One limitation of this study is that, given the relatively small sample size, the study is underpowered for detecting small effect sizes. Another limitation is that the sample was lacking in racial and ethnic diversity; participating families were primarily Caucasian. Additionally, although a major study strength, the use of a twin design may be a limitation, given that the experience of having multiples may differ from other familial dynamics. However, parenting styles of twins have recently been shown to be comparable to those of non-twin siblings (Monkediek et al. 2020).

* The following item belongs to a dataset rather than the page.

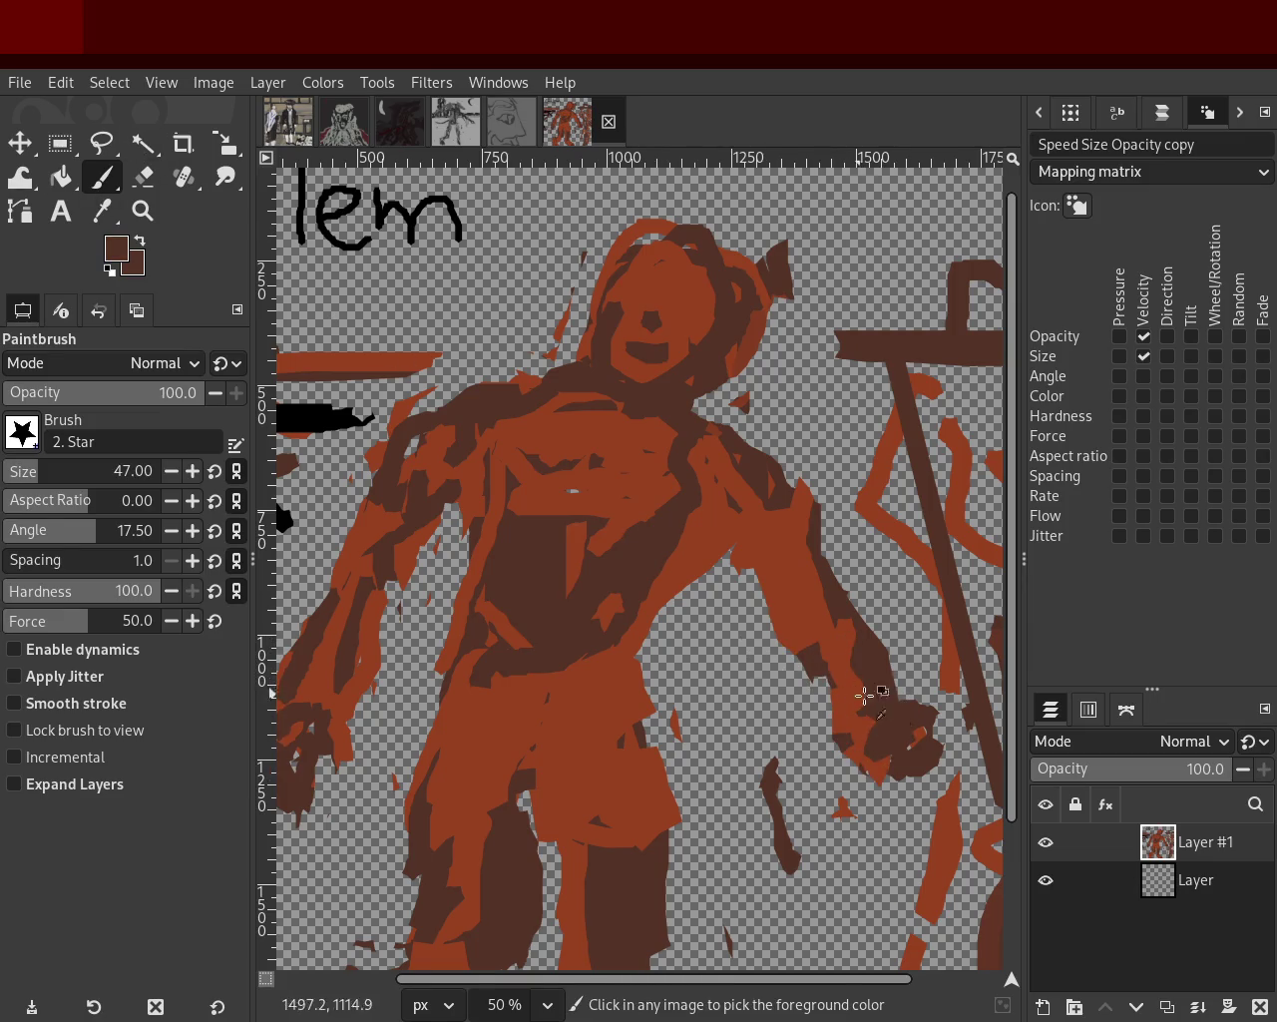
drag(866, 766, 806, 593)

Future research should further examine the genetic risk for negative emotionality to expand upon our results showing that for children at low genetic risk for aggression, negative emotionality was significantly related to externalizing problems. Because temperament is influenced by genetic factors, it is possible that genes that confer risk for aggression may interact with genes that confer risk for negative emotionality; this possible interaction should be explored. Finally, interventions aimed at increasing access to prenatal healthcare and efforts made to minimize the income gap may have important downstream effects, including the reduction of externalizing problems in children, although direct intervention studies are needed to empirically test this. Relatedly, it will be important to conduct similar investigations across various cultural contexts in order to examine the roles of birth complications and income in different ethnic and cultural groups.

Conclusion

Our study demonstrated interactions among biological, genetic, and ecological variables that predicted externalizing behaviors in early and middle childhood. Specifically, children at high risk from a genetic risk for aggression or from low income were likely to have high scores on externalizing, but for children not at high risk, those with increased birth complications or more negative emotionality were at risk for high scores on externalizing. Although externalizing behaviors are fairly stable, future studies must consider the complexity of the interactions between and among genes and environments as they occur across development.